Consignes à suivre
Transcrivez mot pour mot, et en entier, l'éditorial sur l'enseignement de l'histoire et de la géographie qui figure plus bas.

Texte à lire
▼

De l’enseignement de l’Histoire et de la Géographie

« User de réflexion, sans en abuser » (Baltasar Gracian).

Cher(e)s Collègues,

Au rendez-vous de cet éditorial, après vous avoir transmis toutes mes amitiés et mes encouragements, faisons le point sur la rentrée en train d’avoir lieu. À quelle température sera cette rentrée, après un été particulièrement chaud ! Je rappelle que cette rentrée est porteuse de nouveautés, telle la mise en place, au collège, de l’EMC - l’enseignement moral et civique - qui, selon les propos de la Ministre, devrait revenir en priorité aux professeurs d’histoire et de géographie. Soyez donc vigilants dans vos établissements et veillez à voir inscrire dans vos emplois du temps cet enseignement qui fait partie de nos compétences « naturelles » comme me l’a écrit Madame la Ministre. [2] L’APHG demande une évaluation de ce nouvel enseignement afin d’en tirer les conclusions qui s’imposent. De son côté, l’APHG mènera une enquête auprès de ses adhérents.

▲

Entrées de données
▼

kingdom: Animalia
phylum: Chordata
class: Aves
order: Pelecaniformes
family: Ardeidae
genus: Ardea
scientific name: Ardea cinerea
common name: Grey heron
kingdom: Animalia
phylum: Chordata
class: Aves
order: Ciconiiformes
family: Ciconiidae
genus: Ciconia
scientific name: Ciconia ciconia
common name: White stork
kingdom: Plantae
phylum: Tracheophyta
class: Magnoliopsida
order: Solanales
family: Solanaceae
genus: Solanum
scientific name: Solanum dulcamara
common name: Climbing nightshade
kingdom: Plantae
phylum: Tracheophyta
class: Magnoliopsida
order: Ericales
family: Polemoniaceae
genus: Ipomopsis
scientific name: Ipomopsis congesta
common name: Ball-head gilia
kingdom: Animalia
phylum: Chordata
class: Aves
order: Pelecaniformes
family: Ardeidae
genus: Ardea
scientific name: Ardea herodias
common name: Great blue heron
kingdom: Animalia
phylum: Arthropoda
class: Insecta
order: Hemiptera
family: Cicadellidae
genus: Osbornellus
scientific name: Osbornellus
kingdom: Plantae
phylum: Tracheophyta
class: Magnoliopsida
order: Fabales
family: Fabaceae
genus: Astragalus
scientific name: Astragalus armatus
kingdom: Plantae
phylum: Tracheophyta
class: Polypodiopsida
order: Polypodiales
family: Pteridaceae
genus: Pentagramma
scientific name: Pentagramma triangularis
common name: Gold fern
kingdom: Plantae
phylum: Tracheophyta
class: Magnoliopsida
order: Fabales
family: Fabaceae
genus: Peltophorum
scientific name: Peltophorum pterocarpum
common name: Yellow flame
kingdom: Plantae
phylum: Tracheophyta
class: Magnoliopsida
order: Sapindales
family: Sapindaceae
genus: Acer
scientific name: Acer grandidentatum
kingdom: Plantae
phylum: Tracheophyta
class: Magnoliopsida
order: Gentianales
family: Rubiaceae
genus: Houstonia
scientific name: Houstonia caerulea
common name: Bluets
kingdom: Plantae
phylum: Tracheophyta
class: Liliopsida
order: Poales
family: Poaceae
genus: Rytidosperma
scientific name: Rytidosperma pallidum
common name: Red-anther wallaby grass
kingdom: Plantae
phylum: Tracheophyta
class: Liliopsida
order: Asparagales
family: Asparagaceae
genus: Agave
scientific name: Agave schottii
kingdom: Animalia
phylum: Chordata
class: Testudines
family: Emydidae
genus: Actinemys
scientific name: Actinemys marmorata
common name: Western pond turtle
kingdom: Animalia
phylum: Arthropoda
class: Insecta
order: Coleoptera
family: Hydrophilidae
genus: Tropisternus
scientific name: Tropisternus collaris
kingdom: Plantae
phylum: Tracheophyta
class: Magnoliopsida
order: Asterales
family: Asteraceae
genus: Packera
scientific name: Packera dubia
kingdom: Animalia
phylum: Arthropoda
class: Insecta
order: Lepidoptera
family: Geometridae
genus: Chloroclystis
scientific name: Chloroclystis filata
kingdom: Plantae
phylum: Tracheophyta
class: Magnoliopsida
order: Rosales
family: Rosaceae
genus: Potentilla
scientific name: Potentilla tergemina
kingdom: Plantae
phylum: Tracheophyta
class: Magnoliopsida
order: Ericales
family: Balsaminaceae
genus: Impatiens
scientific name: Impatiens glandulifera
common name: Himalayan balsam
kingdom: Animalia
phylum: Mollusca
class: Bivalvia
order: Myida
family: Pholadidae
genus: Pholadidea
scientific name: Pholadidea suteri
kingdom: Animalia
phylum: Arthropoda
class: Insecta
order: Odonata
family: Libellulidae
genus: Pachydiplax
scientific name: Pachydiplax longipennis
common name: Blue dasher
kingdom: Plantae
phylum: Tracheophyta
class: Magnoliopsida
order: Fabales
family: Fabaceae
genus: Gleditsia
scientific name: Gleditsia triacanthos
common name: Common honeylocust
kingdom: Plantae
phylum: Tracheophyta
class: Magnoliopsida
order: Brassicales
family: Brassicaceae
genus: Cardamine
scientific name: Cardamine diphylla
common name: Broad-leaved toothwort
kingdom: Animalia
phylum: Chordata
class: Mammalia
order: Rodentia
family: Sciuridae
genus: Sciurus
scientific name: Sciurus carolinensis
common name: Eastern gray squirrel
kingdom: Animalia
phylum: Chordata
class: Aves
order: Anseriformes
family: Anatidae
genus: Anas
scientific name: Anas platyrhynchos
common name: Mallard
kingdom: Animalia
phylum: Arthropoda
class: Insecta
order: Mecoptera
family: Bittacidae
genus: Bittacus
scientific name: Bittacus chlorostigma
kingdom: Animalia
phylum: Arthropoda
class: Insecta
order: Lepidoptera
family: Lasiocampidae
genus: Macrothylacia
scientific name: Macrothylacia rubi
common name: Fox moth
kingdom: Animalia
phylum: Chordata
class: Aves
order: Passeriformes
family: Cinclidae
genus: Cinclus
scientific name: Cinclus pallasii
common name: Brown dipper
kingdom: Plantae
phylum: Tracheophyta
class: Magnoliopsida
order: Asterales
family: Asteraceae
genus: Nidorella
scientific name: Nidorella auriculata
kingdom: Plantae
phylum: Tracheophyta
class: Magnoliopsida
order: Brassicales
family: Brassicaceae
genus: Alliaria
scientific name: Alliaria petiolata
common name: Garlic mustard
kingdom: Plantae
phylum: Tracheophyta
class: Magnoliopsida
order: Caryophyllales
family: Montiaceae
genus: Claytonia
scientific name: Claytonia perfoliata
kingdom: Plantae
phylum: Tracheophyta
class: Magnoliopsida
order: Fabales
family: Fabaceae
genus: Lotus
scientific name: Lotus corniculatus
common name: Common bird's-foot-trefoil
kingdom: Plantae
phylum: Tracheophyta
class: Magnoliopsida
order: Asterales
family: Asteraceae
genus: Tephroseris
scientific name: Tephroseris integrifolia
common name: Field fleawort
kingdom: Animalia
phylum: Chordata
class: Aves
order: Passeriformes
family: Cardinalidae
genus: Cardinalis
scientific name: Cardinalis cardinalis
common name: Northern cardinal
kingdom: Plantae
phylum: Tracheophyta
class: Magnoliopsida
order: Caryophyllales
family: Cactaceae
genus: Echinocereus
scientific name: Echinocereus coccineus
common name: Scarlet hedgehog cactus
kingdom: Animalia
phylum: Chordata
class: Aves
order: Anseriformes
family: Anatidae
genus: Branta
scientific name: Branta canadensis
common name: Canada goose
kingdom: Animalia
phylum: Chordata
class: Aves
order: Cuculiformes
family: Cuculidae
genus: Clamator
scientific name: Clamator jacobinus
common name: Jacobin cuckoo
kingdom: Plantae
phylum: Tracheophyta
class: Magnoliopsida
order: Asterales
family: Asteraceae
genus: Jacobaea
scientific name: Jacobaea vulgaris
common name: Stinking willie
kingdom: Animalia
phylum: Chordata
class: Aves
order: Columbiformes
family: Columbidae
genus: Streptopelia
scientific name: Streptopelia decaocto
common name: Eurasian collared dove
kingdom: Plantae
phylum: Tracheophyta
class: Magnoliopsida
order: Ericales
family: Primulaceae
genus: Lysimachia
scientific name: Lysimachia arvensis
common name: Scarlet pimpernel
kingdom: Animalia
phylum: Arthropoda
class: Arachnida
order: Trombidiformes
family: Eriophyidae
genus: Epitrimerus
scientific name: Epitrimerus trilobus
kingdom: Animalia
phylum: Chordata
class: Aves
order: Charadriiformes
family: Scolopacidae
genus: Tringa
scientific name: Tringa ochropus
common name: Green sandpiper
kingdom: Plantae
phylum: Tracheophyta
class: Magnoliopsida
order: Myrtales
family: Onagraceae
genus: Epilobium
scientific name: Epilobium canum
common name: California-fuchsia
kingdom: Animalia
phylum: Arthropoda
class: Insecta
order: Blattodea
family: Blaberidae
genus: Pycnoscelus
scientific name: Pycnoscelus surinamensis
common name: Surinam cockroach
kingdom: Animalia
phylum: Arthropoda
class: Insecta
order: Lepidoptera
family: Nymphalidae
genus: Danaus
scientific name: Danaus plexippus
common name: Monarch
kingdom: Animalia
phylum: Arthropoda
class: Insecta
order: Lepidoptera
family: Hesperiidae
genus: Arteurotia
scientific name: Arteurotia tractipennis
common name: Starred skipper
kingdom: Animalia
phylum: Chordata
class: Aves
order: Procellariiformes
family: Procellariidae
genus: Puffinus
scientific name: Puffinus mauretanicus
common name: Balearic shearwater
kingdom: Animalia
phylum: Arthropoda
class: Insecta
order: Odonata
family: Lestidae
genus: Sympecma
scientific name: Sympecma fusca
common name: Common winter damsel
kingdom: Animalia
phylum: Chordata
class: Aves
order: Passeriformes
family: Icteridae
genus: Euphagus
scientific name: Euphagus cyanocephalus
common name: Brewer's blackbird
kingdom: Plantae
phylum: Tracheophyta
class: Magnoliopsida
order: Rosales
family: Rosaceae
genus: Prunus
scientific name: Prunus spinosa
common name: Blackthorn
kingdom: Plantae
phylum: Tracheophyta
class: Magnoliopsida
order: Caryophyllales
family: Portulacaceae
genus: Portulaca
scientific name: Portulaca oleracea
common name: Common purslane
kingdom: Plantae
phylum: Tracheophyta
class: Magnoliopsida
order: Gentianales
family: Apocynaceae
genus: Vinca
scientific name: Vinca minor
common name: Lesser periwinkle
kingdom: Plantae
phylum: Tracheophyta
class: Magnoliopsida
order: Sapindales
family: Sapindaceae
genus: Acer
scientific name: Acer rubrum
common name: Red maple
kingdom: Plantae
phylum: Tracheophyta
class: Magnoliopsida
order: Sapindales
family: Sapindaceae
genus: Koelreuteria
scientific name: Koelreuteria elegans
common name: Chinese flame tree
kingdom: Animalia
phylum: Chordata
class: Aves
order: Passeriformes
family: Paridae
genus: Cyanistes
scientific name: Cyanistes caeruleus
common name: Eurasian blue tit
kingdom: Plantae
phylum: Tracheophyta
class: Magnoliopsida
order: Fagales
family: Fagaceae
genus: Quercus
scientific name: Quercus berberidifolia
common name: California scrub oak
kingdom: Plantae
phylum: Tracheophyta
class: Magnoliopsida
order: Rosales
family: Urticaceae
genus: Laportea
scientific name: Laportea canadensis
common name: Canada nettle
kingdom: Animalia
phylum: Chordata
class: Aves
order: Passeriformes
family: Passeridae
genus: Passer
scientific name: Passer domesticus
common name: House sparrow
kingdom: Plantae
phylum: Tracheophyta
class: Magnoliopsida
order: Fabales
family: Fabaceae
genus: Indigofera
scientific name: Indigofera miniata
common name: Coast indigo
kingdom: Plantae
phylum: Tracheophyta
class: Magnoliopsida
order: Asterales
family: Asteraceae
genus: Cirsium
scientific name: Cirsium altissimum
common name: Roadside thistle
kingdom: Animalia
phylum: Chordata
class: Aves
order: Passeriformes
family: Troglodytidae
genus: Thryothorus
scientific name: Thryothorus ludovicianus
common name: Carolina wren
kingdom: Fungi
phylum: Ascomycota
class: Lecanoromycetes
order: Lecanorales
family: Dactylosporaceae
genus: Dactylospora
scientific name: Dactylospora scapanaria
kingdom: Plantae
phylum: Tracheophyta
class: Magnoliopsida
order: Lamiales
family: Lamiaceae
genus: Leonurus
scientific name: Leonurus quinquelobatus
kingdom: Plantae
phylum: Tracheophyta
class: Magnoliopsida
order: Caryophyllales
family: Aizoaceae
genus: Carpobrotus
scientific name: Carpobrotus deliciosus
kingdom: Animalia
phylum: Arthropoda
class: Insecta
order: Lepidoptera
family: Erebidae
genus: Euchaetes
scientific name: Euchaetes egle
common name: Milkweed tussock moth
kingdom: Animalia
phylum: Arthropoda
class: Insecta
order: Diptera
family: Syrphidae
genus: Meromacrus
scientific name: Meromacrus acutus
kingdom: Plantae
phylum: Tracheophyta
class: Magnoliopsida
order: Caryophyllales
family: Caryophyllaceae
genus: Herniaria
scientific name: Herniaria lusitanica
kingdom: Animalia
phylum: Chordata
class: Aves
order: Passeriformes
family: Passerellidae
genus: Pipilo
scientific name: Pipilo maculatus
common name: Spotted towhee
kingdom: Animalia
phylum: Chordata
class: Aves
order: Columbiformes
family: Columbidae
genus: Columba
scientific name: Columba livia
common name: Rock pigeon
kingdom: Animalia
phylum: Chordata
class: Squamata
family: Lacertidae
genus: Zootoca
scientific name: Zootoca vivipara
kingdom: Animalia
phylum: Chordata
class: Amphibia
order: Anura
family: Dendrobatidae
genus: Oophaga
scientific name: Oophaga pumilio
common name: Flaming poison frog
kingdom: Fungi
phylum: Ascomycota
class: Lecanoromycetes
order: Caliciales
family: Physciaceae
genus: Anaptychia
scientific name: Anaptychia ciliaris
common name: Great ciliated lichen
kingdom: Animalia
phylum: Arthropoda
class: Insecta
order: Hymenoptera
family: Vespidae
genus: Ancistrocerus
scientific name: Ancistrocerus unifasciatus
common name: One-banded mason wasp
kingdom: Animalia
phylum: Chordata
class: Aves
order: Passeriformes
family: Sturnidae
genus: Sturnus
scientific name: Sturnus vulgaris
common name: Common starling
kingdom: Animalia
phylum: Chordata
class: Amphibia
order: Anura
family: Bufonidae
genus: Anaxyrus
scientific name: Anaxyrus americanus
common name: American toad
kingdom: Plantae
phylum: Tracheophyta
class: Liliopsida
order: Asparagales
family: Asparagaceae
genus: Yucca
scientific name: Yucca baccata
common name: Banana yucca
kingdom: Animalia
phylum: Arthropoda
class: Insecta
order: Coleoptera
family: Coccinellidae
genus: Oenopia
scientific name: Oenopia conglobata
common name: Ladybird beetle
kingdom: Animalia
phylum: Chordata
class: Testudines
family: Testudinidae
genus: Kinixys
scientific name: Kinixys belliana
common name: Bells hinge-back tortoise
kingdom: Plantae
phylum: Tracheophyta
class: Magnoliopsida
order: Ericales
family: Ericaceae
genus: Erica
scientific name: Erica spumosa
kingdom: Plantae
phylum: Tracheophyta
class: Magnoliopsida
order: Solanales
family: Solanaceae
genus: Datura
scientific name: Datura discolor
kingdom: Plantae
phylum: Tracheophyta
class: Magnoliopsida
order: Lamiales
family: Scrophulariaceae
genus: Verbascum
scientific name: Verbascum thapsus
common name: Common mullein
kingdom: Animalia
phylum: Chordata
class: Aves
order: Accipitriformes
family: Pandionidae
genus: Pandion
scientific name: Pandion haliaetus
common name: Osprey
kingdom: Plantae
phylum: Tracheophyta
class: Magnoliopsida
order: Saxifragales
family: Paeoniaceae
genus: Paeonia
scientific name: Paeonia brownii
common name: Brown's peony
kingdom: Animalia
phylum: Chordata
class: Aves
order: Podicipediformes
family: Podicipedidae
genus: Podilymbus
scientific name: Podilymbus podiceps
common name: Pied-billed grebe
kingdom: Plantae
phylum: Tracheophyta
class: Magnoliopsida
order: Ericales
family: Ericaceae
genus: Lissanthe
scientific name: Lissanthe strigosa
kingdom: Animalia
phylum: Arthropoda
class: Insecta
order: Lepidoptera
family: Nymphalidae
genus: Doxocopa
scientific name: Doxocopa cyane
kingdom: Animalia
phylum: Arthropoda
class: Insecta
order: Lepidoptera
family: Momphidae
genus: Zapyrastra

▲

Résultat attendu
De l’enseignement de l’Histoire et de la Géographie

« User de réflexion, sans en abuser » (Baltasar Gracian).

Cher(e)s Collègues,

Au rendez-vous de cet éditorial, après vous avoir transmis toutes mes amitiés et mes encouragements, faisons le point sur la rentrée en train d’avoir lieu. À quelle température sera cette rentrée, après un été particulièrement chaud ! Je rappelle que cette rentrée est porteuse de nouveautés, telle la mise en place, au collège, de l’EMC - l’enseignement moral et civique - qui, selon les propos de la Ministre, devrait revenir en priorité aux professeurs d’histoire et de géographie. Soyez donc vigilants dans vos établissements et veillez à voir inscrire dans vos emplois du temps cet enseignement qui fait partie de nos compétences « naturelles » comme me l’a écrit Madame la Ministre. [2] L’APHG demande une évaluation de ce nouvel enseignement afin d’en tirer les conclusions qui s’imposent. De son côté, l’APHG mènera une enquête auprès de ses adhérents.